INSTRUCTIONS FOR THE TASK —
In the records that follow, find each line containing "DEXP" and copy it.

────────────────────────────────────────

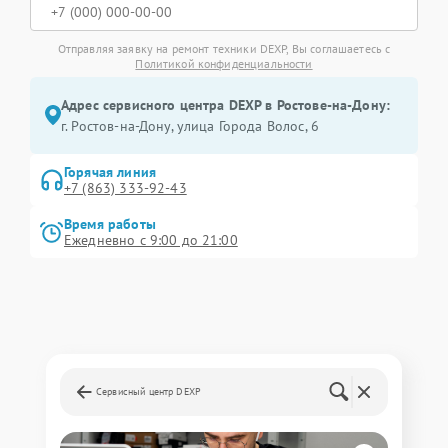
Отправляя заявку на ремонт техники DEXP, Вы соглашаетесь с
Политикой конфиденциальности
Адрес сервисного центра DEXP в Ростове-на-Дону:
г. Ростов-на-Дону, улица Города Волос, 6
Горячая линия
+7 (863) 333-92-43
Время работы
Ежедневно с 9:00 до 21:00
Сервисный центр DEXP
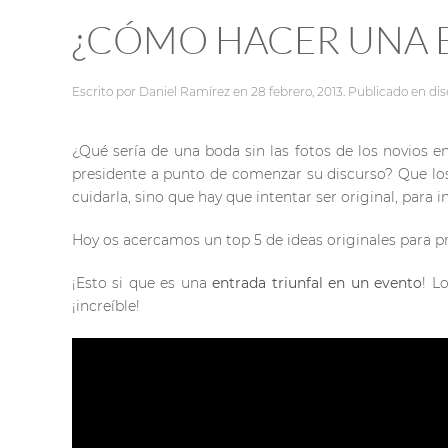
¿CÓMO HACER UNA E
Escrito por
Daniel Ramírez
en
28 febrero, 2013
. Publicado en
di
¿Qué sería de una boda sin las fotos de los novios 
presidente a punto de comenzar su discurso? Que lo
cuidarla, sino que hay que intentar ser original, para 
Hoy os acercamos un top 5 de ideas originales para 
¡Esto si que es una
entrada triunfal en un evento
! L
¡increíble!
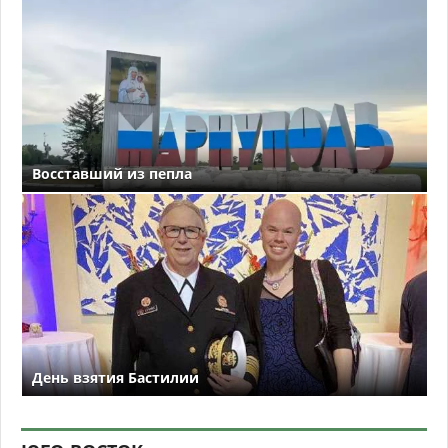
Восставший из пепла
День взятия Бастилии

────────────────────────────────────────

SOLUTION TO THE PROBLEM —
Отправляя заявку на ремонт техники DEXP, Вы соглашаетесь с
Адрес сервисного центра DEXP в Ростове-на-Дону:
Сервисный центр DEXP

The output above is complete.